Exercise directions:
Lift out, unaltered, the lines of the material below between the line holding "text_box [1187, 661, 1248, 697]" and the line holding "Page size: 1500x844.", counting both.

Material to process:
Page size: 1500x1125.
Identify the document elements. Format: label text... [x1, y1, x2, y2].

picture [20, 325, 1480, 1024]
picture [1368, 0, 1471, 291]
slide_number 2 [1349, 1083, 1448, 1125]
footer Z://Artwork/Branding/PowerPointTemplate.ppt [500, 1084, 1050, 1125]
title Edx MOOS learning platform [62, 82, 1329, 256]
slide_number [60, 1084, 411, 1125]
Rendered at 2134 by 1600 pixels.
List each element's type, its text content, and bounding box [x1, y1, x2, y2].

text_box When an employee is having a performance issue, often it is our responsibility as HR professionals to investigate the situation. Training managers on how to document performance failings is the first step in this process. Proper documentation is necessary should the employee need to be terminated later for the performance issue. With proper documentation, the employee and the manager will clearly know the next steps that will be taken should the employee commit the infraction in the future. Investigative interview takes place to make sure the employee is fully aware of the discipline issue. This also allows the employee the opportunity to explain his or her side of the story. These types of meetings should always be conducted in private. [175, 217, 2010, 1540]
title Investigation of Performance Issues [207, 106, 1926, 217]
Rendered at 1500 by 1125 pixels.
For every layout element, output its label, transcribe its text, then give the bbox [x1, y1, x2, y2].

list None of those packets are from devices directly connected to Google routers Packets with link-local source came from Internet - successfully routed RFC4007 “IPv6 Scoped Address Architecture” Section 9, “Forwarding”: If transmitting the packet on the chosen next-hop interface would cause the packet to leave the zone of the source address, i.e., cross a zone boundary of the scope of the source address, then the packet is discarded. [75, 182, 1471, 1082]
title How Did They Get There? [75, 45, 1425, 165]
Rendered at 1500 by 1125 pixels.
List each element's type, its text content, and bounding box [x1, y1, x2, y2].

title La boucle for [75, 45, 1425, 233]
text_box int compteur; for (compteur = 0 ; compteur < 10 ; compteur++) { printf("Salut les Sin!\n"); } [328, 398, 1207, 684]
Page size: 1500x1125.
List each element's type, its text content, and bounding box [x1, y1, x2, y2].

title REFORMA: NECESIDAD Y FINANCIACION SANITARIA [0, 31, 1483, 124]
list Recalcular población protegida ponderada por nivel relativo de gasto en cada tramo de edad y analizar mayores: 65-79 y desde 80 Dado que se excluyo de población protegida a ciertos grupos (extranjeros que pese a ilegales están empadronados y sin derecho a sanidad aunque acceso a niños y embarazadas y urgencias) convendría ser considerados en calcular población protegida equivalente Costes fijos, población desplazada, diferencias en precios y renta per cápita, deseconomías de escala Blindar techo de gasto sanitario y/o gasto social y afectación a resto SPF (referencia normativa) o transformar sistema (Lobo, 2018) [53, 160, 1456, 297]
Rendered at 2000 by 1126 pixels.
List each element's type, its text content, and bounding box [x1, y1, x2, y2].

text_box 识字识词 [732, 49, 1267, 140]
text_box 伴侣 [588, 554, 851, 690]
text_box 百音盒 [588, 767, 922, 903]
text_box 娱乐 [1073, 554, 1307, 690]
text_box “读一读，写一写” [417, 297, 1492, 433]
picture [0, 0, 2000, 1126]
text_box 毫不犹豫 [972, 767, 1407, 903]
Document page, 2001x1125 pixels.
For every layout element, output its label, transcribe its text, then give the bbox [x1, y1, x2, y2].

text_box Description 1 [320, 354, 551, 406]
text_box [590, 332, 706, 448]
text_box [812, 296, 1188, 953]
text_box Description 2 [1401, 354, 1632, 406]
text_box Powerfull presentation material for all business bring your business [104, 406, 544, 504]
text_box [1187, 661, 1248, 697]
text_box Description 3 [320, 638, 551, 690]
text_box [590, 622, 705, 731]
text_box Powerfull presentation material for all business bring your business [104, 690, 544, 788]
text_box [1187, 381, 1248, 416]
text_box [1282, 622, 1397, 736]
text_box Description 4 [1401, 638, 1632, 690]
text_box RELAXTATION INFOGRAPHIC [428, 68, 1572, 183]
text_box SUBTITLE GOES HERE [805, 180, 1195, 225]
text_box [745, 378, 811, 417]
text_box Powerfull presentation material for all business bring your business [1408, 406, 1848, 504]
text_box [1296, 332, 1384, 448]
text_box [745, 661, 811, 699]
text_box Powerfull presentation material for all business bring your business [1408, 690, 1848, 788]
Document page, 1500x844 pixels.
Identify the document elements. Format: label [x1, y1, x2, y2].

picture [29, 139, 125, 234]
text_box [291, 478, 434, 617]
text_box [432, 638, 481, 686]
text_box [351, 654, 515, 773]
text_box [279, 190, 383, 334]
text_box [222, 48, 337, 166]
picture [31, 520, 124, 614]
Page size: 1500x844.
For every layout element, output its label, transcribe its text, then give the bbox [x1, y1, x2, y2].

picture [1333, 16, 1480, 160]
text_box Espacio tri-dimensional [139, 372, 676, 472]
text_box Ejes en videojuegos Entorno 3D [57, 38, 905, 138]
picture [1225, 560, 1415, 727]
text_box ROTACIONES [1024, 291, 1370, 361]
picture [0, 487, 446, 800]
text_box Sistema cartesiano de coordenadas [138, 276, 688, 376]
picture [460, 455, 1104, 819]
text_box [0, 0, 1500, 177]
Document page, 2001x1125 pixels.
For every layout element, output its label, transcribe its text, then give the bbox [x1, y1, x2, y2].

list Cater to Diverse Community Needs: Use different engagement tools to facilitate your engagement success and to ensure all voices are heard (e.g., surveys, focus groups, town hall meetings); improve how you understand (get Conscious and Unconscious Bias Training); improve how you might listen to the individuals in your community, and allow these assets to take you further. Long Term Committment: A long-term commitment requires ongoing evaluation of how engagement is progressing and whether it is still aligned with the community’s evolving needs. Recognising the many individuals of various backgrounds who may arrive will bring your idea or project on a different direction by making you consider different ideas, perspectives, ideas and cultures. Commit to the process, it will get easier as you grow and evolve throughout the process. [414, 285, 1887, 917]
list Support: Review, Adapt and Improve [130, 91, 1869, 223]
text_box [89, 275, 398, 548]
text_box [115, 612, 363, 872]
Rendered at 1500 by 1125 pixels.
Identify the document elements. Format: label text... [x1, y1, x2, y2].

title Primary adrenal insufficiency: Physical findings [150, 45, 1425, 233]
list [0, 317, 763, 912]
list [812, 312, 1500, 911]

Answer below:
text_box [1187, 661, 1248, 697]
text_box Description 3 [320, 638, 551, 690]
text_box [590, 622, 705, 731]
text_box Powerfull presentation material for all business bring your business [104, 690, 544, 788]
text_box [1187, 381, 1248, 416]
text_box [1282, 622, 1397, 736]
text_box Description 4 [1401, 638, 1632, 690]
text_box RELAXTATION INFOGRAPHIC [428, 68, 1572, 183]
text_box SUBTITLE GOES HERE [805, 180, 1195, 225]
text_box [745, 378, 811, 417]
text_box Powerfull presentation material for all business bring your business [1408, 406, 1848, 504]
text_box [1296, 332, 1384, 448]
text_box [745, 661, 811, 699]
text_box Powerfull presentation material for all business bring your business [1408, 690, 1848, 788]
Document page, 1500x844 pixels.
Identify the document elements. Format: label [x1, y1, x2, y2].

picture [29, 139, 125, 234]
text_box [291, 478, 434, 617]
text_box [432, 638, 481, 686]
text_box [351, 654, 515, 773]
text_box [279, 190, 383, 334]
text_box [222, 48, 337, 166]
picture [31, 520, 124, 614]
Page size: 1500x844.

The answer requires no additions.